パ熾烈なV争い 追われるソフトBより追うロッテ有利の根拠
鬼門は西武戦
ただ、ロッテは今月上旬、選手8人が新型コロナウイルスに感染。投手では岩下、野手では遊撃のレギュラーとして定着していた藤岡をはじめ、荻野、角中、清田、菅野、鳥谷ら、いずれも一軍選手が大量に離脱した。
さらに中継ぎの東妻、小野、山本、若手の和田と外野手の岡が濃厚接触者と認定された。いずれも一軍選手ばかりだ。
事情が事情だけに手放しで喜ぶことはできないとはいえ、ソフトバンクにとってはプラス材料になるのではないか。
ホークスOBの山内孝徳氏は「むしろ、それがロッテの武器になりかねない」と、こう続ける。
「現在は3ゲーム差だが、今月27日からの直接対決までに差が縮まれば、どう転ぶかわかりませんよ。時期的にコロナで離脱した選手が戻ってこないとも限らない。療養明け、あるいは隔離明けの二軍調整を短縮すれば不可能ではない。彼ら主力が復帰となれば、チームは盛り上がり、勢いは増すでしょう。3ゲーム差もあれば、相性を考慮してもソフトバンクがやや有利と言えるが、2ゲーム以下では心もとない。ソフトバンクにとってのポイントは8勝8敗1分けと五分の戦いを繰り広げている西武戦が、7試合も残っていること。月末のロッテ戦直前には、西武との3連戦が行われる。ここでモタモタすることがあれば、ロッテを有利にさせかねません」

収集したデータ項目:

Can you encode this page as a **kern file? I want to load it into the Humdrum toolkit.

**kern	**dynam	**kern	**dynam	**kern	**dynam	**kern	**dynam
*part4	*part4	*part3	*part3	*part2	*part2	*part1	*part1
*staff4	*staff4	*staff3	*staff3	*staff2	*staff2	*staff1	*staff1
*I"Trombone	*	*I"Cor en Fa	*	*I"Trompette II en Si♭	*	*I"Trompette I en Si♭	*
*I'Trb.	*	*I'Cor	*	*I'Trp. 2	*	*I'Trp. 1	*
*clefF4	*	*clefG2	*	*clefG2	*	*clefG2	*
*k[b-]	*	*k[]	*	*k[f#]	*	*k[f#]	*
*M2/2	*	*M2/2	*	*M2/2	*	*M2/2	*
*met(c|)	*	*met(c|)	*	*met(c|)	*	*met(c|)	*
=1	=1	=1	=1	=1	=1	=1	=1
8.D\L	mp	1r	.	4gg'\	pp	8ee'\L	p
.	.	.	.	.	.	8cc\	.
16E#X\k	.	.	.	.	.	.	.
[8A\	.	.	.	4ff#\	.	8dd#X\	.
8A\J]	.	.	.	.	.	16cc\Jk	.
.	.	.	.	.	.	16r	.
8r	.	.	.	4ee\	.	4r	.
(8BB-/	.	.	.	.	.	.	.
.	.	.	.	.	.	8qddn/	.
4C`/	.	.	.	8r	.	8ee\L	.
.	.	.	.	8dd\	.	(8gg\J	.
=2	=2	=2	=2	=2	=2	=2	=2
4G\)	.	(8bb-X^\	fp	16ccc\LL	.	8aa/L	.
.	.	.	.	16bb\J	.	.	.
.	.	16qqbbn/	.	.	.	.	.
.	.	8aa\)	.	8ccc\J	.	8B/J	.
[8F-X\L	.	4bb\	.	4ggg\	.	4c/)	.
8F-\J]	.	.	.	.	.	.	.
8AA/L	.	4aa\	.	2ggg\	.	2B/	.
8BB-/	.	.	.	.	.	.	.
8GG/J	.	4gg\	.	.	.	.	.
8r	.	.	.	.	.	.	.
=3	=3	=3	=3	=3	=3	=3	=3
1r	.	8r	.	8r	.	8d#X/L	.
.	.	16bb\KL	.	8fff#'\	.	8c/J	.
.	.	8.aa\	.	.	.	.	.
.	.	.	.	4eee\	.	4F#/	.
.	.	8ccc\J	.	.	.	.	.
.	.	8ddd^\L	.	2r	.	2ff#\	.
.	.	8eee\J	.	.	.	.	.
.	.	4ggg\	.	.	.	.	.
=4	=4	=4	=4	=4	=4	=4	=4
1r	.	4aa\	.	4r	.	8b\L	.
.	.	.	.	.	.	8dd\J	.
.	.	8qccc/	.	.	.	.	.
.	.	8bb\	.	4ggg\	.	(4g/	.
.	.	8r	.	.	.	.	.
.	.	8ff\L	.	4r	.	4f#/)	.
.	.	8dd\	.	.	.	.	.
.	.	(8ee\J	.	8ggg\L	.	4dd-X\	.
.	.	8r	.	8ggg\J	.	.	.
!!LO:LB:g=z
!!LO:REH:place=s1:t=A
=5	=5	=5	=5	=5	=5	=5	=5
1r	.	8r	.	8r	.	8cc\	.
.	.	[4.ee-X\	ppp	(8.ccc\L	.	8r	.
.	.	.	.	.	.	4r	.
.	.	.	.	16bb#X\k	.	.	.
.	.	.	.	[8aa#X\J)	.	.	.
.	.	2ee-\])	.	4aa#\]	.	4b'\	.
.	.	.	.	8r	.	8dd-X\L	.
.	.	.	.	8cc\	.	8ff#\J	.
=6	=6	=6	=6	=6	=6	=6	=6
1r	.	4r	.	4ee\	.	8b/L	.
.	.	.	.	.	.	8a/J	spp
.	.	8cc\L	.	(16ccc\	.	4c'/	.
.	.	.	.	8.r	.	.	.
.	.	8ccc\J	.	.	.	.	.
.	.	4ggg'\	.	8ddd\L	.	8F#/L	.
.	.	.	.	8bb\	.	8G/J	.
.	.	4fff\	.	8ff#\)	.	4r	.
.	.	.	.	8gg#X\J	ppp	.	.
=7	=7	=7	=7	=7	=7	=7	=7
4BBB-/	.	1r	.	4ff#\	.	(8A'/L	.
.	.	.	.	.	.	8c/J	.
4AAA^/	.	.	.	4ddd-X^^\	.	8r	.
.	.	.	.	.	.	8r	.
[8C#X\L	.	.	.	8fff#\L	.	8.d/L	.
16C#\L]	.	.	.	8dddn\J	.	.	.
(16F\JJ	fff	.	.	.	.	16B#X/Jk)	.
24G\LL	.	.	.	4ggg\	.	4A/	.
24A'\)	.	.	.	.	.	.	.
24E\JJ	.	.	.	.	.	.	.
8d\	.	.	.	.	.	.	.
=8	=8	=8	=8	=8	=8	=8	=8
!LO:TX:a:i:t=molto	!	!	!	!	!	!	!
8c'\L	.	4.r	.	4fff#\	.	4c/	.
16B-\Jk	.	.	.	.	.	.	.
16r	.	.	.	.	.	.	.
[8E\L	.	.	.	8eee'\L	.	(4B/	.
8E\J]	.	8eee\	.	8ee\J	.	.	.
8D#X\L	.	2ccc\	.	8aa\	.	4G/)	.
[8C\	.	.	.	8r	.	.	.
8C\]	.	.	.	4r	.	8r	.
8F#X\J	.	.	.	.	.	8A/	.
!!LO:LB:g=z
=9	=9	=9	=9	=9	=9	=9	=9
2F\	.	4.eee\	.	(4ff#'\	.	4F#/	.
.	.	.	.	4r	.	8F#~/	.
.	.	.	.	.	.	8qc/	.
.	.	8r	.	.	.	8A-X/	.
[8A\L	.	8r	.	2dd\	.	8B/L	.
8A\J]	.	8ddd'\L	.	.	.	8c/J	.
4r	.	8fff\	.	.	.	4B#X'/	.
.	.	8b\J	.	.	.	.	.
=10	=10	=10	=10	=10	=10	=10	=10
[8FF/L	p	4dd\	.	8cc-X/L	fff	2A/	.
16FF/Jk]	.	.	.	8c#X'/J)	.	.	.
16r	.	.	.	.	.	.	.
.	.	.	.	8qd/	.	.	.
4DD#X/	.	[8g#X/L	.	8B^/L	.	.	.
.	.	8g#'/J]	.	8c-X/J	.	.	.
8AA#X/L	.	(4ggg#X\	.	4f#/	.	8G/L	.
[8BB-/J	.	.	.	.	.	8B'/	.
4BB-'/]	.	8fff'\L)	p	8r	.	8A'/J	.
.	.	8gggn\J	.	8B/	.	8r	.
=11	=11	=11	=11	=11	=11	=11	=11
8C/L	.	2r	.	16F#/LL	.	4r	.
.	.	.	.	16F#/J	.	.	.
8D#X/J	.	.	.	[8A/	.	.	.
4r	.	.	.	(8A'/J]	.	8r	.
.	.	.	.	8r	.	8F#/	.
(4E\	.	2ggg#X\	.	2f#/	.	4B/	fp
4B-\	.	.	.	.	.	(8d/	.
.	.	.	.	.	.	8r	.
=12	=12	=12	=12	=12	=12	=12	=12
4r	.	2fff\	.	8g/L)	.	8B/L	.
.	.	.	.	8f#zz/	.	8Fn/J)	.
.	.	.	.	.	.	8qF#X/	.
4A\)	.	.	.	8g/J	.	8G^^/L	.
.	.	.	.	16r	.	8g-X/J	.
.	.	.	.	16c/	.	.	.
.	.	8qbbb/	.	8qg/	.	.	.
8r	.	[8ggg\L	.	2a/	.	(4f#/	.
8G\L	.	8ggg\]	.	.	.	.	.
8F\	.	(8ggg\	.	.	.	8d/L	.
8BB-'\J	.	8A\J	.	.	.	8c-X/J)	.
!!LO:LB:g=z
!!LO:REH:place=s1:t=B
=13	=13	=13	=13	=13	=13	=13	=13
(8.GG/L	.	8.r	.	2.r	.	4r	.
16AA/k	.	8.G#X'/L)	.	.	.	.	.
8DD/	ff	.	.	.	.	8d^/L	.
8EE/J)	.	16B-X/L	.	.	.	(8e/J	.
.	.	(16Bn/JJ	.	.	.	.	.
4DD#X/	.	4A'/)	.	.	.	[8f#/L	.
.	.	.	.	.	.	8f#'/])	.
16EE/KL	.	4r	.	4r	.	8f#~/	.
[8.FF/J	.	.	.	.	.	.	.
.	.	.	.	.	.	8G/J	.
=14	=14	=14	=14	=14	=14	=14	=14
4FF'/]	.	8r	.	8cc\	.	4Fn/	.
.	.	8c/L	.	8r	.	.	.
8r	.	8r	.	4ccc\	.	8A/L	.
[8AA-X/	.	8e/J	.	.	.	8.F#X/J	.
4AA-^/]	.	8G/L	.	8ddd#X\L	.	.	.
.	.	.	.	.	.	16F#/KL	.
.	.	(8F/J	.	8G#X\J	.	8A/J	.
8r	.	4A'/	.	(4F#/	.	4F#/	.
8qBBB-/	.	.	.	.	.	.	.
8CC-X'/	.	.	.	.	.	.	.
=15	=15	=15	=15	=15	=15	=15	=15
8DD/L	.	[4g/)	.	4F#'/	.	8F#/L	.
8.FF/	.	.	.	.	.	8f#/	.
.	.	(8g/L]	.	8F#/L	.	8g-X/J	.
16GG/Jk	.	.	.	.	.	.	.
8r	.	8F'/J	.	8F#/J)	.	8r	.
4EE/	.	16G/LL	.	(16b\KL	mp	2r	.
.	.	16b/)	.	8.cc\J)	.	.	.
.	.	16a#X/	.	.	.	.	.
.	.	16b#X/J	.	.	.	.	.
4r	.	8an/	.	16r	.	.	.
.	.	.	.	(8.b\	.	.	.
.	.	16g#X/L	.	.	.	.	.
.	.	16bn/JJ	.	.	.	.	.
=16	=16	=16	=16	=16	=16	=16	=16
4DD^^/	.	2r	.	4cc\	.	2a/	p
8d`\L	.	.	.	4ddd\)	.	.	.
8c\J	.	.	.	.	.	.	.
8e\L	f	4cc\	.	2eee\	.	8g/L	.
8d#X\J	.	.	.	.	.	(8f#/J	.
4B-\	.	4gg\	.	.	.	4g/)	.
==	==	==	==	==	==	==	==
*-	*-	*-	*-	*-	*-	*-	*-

→ 取り組む課題
1. 次の(a)〜(c)が本文の内容と合っているかどうか、それぞれ「はい」か「いいえ」で答え、決め手となる本文の語句をそのまま引用してください。
(a) ロッテでは選手8人が新型コロナウイルスに感染した。
(b) 山内孝徳氏はロッテのOBである。
(c) ソフトバンクは西武戦で負け越している。
2. 本文によると、ソフトバンクとロッテの直接対決は今月何日から始まりますか。
3. 本文の「ホークスOBの山内孝徳氏は「」から「ッテを有利にさせかねません」」までを、両端の語句も含めてそのまま書き写してください。

→ 解答例
1.
(a) はい。「ロッテは今月上旬、選手8人が新型コロナウイルスに感染。」
(b) いいえ。「ホークスOBの山内孝徳氏は」
(c) いいえ。「8勝8敗1分けと五分の戦いを繰り広げている西武戦」

2. 今月27日からです。

3.
ホークスOBの山内孝徳氏は「むしろ、それがロッテの武器になりかねない」と、こう続ける。
「現在は3ゲーム差だが、今月27日からの直接対決までに差が縮まれば、どう転ぶかわかりませんよ。時期的にコロナで離脱した選手が戻ってこないとも限らない。療養明け、あるいは隔離明けの二軍調整を短縮すれば不可能ではない。彼ら主力が復帰となれば、チームは盛り上がり、勢いは増すでしょう。3ゲーム差もあれば、相性を考慮してもソフトバンクがやや有利と言えるが、2ゲーム以下では心もとない。ソフトバンクにとってのポイントは8勝8敗1分けと五分の戦いを繰り広げている西武戦が、7試合も残っていること。月末のロッテ戦直前には、西武との3連戦が行われる。ここでモタモタすることがあれば、ロッテを有利にさせかねません」